Parceria Adani Group–Embraer para aviões regionais na Índia
O Adani Group e a Embraer anunciaram a assinatura de um acordo para criar, na Índia, uma actividade dedicada a aviões regionais. Na prática, o projecto incide sobre aeronaves com 70 a 140 lugares, um segmento determinante para o transporte aéreo de curta e média distância. A cooperação prevista vai além da montagem: inclui produção de peças e componentes, manutenção, bem como formação de pilotos e técnicos.
Do lado da Embraer, actualmente o terceiro maior construtor mundial atrás de Airbus e Boeing, a meta é inequívoca: consolidar a presença num mercado indiano em forte expansão. A fabricante brasileira monta hoje os seus aviões comerciais apenas no Brasil e procura, há vários anos, acelerar a sua internacionalização. Já existem, aliás, aproximações a parceiros indianos no sector militar, nomeadamente em torno do C-390.
Para o Adani Group, o movimento é ainda mais estratégico. Já activo em aeroportos, defesa e aeroespacial, o conglomerado formaliza agora a sua entrada na aviação comercial. A intenção é não ficar limitado ao papel de montador: pretende apoiar a construção de uma cadeia industrial local, capaz de fabricar componentes, estruturar uma cadeia de fornecimento robusta e diminuir a dependência da Índia face às importações.
A Índia e Nova Deli querem tornar-se um actor industrial de primeiro plano
Por trás desta parceria, percebe-se a agenda industrial de Nova Deli. O mercado indiano é actualmente um dos mais dinâmicos do mundo: o tráfego doméstico cresce a ritmo elevado, impulsionado por uma classe média em expansão e pela multiplicação de companhias low-cost. Com isso, aumentam de forma significativa as necessidades de aviões regionais e de monocorredores.

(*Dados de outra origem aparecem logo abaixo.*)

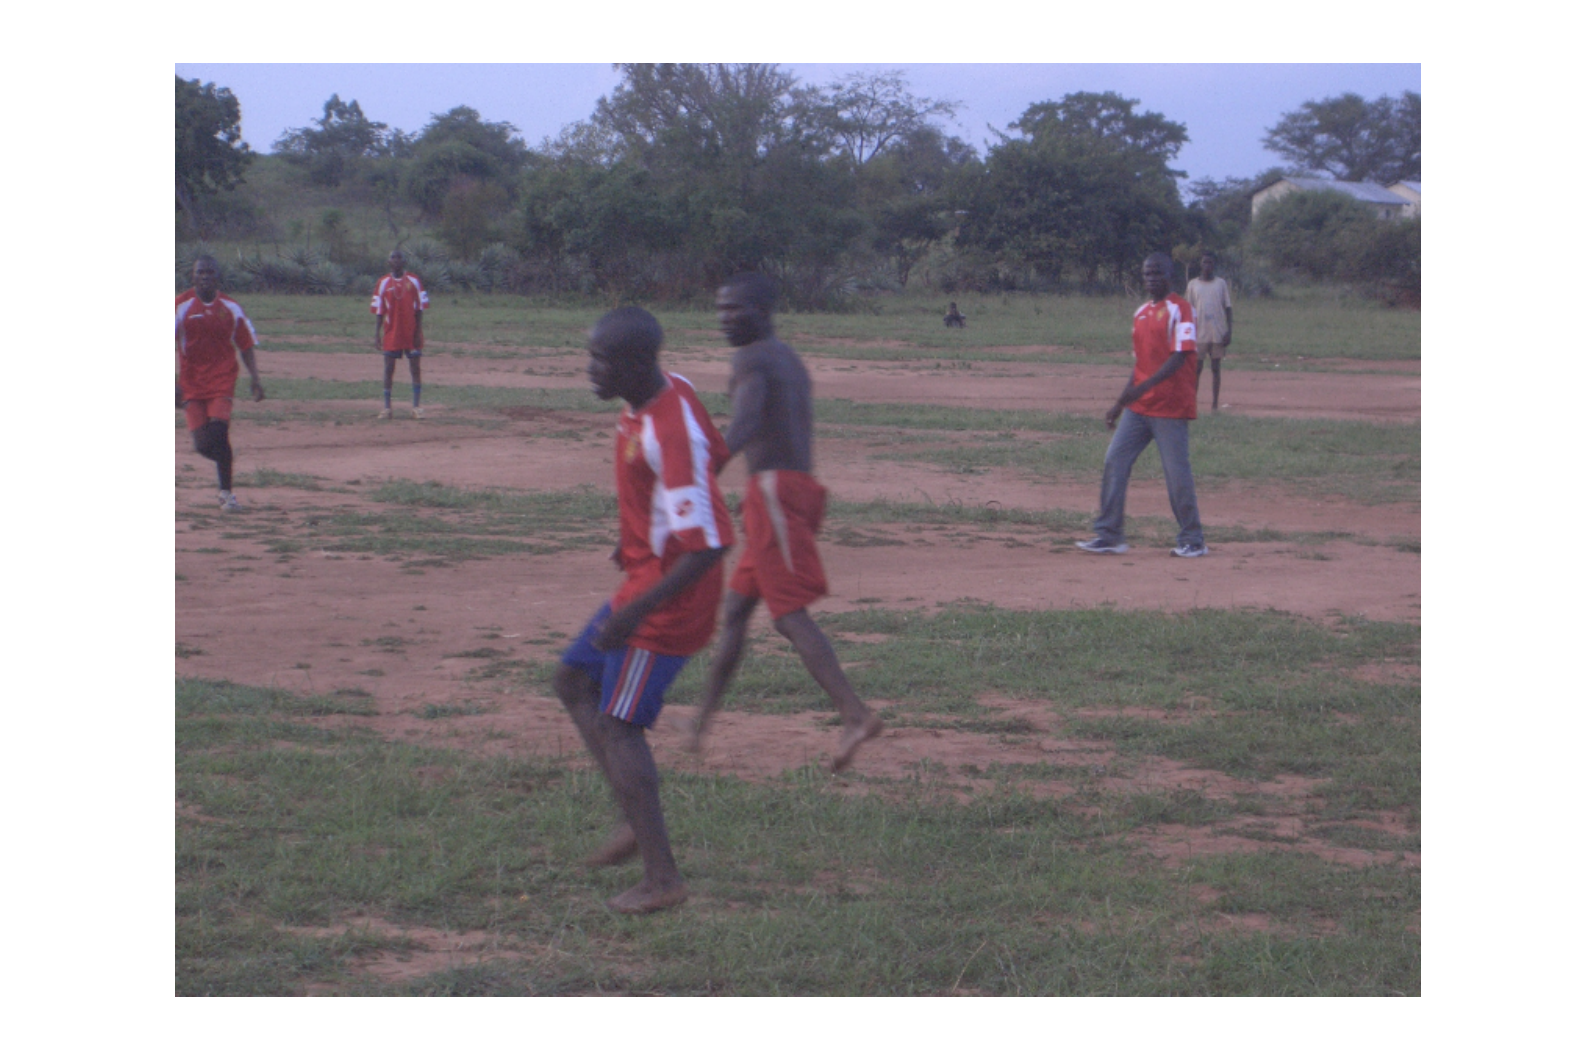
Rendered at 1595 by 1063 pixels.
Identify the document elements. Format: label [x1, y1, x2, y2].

picture [175, 63, 1421, 997]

A Índia mais populosa do planeta procura erguer um ecossistema completo. Vários estados - como Gujarat e Andhra Pradesh - já se posicionam para acolher futuras fábricas, centros de manutenção e centros de formação destinados a pilotos, técnicos e engenheiros.
A par da capacidade industrial, há um eixo crítico que tende a ganhar peso: certificação, qualidade e conformidade. Para que a produção local seja competitiva e exportável, será essencial consolidar processos, auditorias e uma cultura de segurança alinhada com as exigências dos reguladores, bem como desenvolver fornecedores capazes de cumprir tolerâncias, rastreabilidade e prazos típicos do sector aeronáutico.
Outro elemento decisivo será a criação de competências e emprego qualificado. Programas de formação técnica, parcerias com universidades e escolas profissionais, e a retenção de talento serão determinantes para sustentar, no longo prazo, uma cadeia de valor que inclua não apenas montagem e manutenção, mas também engenharia de produto, industrialização e integração de sistemas.
A ofensiva chinesa com o Comac C919 aumenta a pressão sobre Airbus e Boeing
Entretanto, a China também acelera, mas com uma ambição claramente internacional. O C919 da Comac, o seu primeiro avião de linha concebido para competir com o A320 e o 737, entrou numa fase decisiva rumo à certificação europeia. Estão a ser realizados voos de ensaio em Xangai, sob supervisão da Agência Europeia para a Segurança da Aviação (EASA), com um horizonte estimado entre três e seis anos.
A mensagem é difícil de ignorar: o duopólio Airbus–Boeing já não parece tão inabalável como durante décadas.